На тонущем корабле. Статьи и фельетоны 1917 - 1919 гг. | страница 69
Наше национальное бедствие — сочетание крайних рассудочных доктрин Запада с родным «жги». Немудрено, что катастрофа привела их в восторг. Среди общей паники они себя впервые хорошо почувствовали. Футуристы не несли нам чего-либо нового: из-за груды революционных манифестов глядит на нас то бредовый лик издерганного индивидуалиста (Хлебников), то жаждущий наслаждений, «отвергающий предрассудки», здоровый мещанин (Маяковский). Что касается формы стиха, то и она — лишь доведенный до шаржа импрессионизм Малларме и других ранних символистов. Но и здесь задние ряды борются с передними. В общем хаосе футуристы уютно устроились, завалили пустые магазины своими книгами, стены заклеили «футуристическими декретами» и чуть ли не в каждом кафе читают свои произведения. Состоя под покровительством, они теперь являются искусством официальным. Самым талантливым из сей новейшей «академии» является Маяковский. Есть люди, которые о многом могли бы поведать миру, но обладают слабым голосом. Трагедия Маяковского в обратном — Бог дал ему звонкий, вернее, зычный голос, но сказать ему нечего, и говорит он лишь оттого, что не пропадать же зря великолепному голосу. За последний год Маяковский выпустил в свет две поэмы: «Война и мир» и «Человек». В первой — здоровый эгоистический протест против войны и интернационализм — так, как он понимался героями Тарнополя[139]. Во второй — утверждение человеческого права на земные радости. Духовной глубины и пророческих слов искать в книгах Маяковского не приходится. Архитектура поэм страдает чрезмерной логичностью, пафос рассудочен, хаос благоустроен, рыдания холодны. Но его изобразительные средства велики, и не раз глаз натыкается на неожиданный и яркий образ. Другой футурист, Василий Каменский, «Пролетарии всех стран, соединяйтесь» перевел на русский язык — «Сарынь на кичку». В своей книге «Стенька Разин» он восхищается нынешней жизнью, «просто чудо простецкой», и перечисляет бесконечные вариации глаголов разрушительных («бей! пали! тащи!» и пр.). К прискорбию, у Каменского нет силы передать пугачевскую стихию русской души. Лирик среднего порядка с сильным влиянием Бальмонта, он дальше милых звукоподражательных строчек не идет.
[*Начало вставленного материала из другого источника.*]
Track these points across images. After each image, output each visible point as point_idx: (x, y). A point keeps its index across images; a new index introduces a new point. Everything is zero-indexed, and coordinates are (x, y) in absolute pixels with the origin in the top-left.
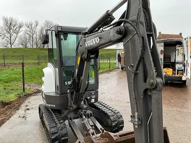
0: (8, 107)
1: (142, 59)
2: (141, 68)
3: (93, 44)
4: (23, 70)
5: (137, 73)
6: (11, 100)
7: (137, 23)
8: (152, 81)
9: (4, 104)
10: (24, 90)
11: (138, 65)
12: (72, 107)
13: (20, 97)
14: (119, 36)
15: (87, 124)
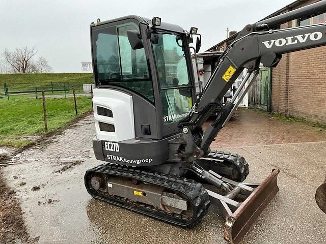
12: (199, 154)
15: (213, 178)
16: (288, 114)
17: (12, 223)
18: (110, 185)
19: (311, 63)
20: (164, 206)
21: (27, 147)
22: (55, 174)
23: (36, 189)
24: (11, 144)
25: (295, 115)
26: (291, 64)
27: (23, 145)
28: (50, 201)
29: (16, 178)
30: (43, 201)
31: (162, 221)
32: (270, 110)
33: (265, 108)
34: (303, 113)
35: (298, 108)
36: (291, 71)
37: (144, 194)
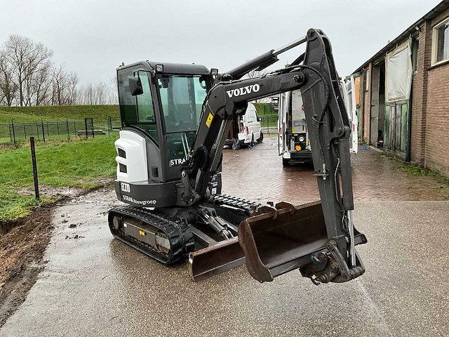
0: (22, 228)
1: (328, 108)
2: (326, 117)
3: (245, 93)
4: (33, 152)
5: (322, 124)
6: (20, 216)
7: (320, 70)
8: (340, 129)
9: (6, 226)
10: (37, 196)
11: (324, 114)
12: (194, 197)
13: (34, 210)
14: (297, 84)
15: (216, 224)
16: (425, 164)
17: (37, 250)
18: (125, 225)
19: (446, 95)
20: (157, 246)
21: (93, 190)
22: (99, 215)
23: (73, 226)
24: (80, 186)
25: (431, 166)
26: (429, 95)
27: (90, 187)
28: (76, 237)
29: (63, 216)
30: (70, 236)
31: (153, 259)
32: (409, 158)
33: (404, 155)
34: (438, 164)
35: (434, 158)
36: (428, 106)
37: (146, 234)
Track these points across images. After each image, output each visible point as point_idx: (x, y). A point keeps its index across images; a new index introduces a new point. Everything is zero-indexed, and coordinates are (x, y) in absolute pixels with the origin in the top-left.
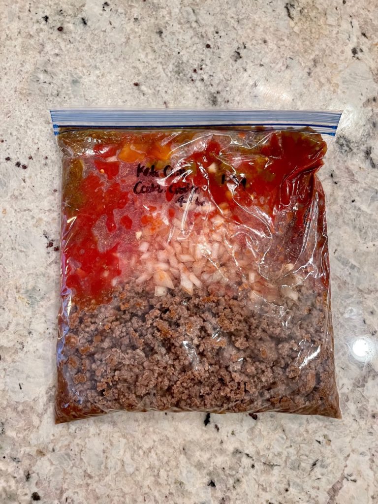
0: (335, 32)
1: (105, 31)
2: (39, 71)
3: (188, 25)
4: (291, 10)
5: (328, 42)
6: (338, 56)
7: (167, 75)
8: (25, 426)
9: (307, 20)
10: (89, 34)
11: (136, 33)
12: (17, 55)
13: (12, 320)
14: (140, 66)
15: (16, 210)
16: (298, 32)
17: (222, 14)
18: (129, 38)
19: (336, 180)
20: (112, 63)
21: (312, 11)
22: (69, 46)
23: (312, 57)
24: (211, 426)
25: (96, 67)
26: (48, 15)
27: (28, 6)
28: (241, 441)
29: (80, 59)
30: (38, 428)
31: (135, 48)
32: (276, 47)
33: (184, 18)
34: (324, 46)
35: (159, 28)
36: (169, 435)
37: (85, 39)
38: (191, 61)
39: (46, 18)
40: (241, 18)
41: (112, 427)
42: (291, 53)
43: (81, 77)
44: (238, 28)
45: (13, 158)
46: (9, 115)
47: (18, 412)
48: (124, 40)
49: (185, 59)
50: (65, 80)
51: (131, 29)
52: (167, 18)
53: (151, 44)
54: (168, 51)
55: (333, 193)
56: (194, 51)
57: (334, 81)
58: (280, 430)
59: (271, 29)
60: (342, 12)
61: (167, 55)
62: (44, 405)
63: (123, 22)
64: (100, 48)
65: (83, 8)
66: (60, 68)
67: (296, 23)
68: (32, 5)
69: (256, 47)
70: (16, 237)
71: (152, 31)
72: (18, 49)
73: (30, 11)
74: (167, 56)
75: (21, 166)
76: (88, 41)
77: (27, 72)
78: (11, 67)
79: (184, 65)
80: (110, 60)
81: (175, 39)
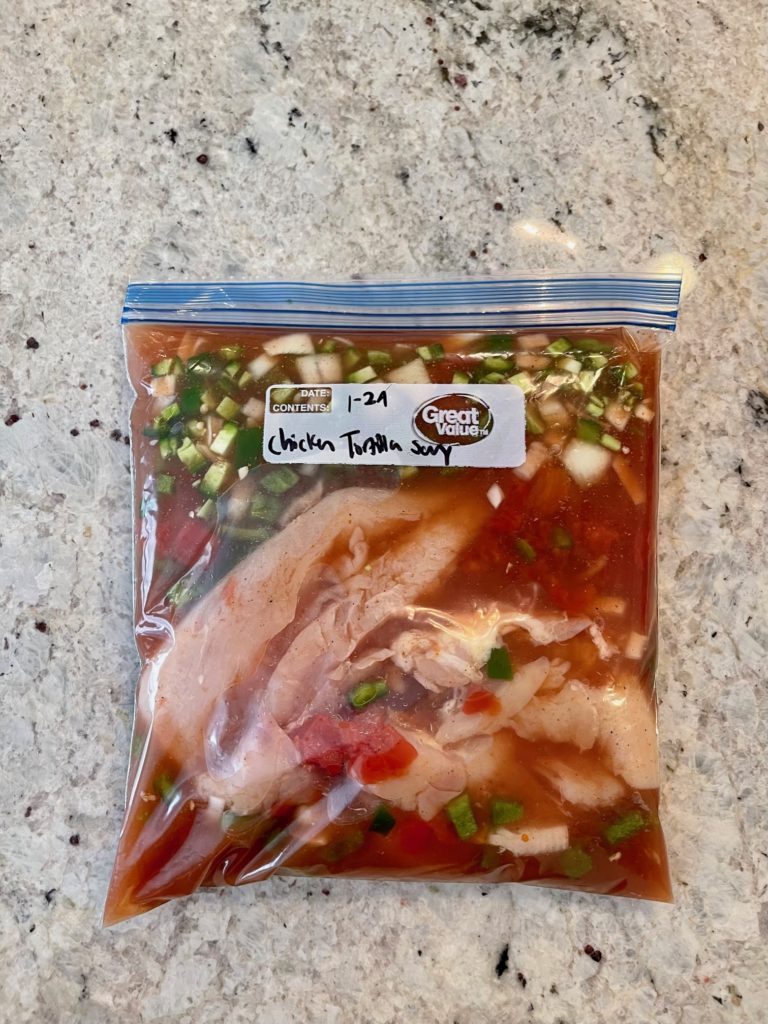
0: (743, 186)
1: (293, 169)
2: (160, 244)
3: (459, 164)
4: (660, 139)
5: (731, 205)
6: (749, 234)
7: (418, 262)
8: (131, 981)
9: (689, 161)
10: (261, 174)
11: (356, 174)
12: (112, 207)
13: (103, 760)
14: (365, 242)
15: (110, 530)
16: (672, 185)
17: (524, 143)
18: (342, 186)
19: (748, 479)
20: (308, 234)
21: (700, 142)
22: (220, 196)
23: (700, 235)
24: (510, 976)
25: (276, 241)
26: (176, 128)
27: (133, 106)
28: (569, 1005)
29: (243, 223)
30: (157, 986)
31: (353, 206)
32: (630, 214)
33: (450, 148)
34: (722, 214)
35: (402, 168)
36: (426, 996)
37: (254, 184)
38: (465, 236)
39: (173, 135)
40: (561, 152)
41: (310, 981)
42: (659, 227)
43: (245, 261)
44: (557, 172)
45: (105, 421)
46: (97, 334)
47: (115, 954)
48: (332, 188)
49: (453, 230)
50: (213, 266)
51: (347, 167)
52: (418, 149)
53: (386, 199)
54: (420, 213)
55: (743, 504)
56: (471, 216)
57: (743, 283)
58: (645, 980)
59: (620, 176)
60: (757, 146)
61: (417, 220)
62: (170, 939)
63: (330, 153)
64: (283, 203)
65: (248, 118)
66: (202, 240)
67: (669, 167)
68: (141, 105)
69: (592, 212)
70: (111, 587)
71: (388, 173)
72: (116, 196)
73: (137, 117)
74: (418, 223)
75: (122, 439)
76: (260, 188)
77: (134, 247)
78: (101, 234)
79: (451, 242)
80: (303, 227)
81: (434, 189)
Мы перечислили поэтов, очарованных катастрофой, теперь перейдем к потрясенным ею. Бальмонт неоднократно обличал героев Октября. Но вряд ли русская поэзия знает другого поэта, столь замкнутого в свои личные переживания. Несмотря на кажущийся пантеизм его стихов, он всегда чувствует лишь свое горе, свою радость. Его мир прекрасен, но тесен. Передать народное горе он не может, ибо для этого надо взглянуть впервые на мир видящими глазами и найти другой, небальмонтовский язык. В его новых стихах, как и в памятных «Песнях мстителя», много негодования, резких слов, но нет убедительности.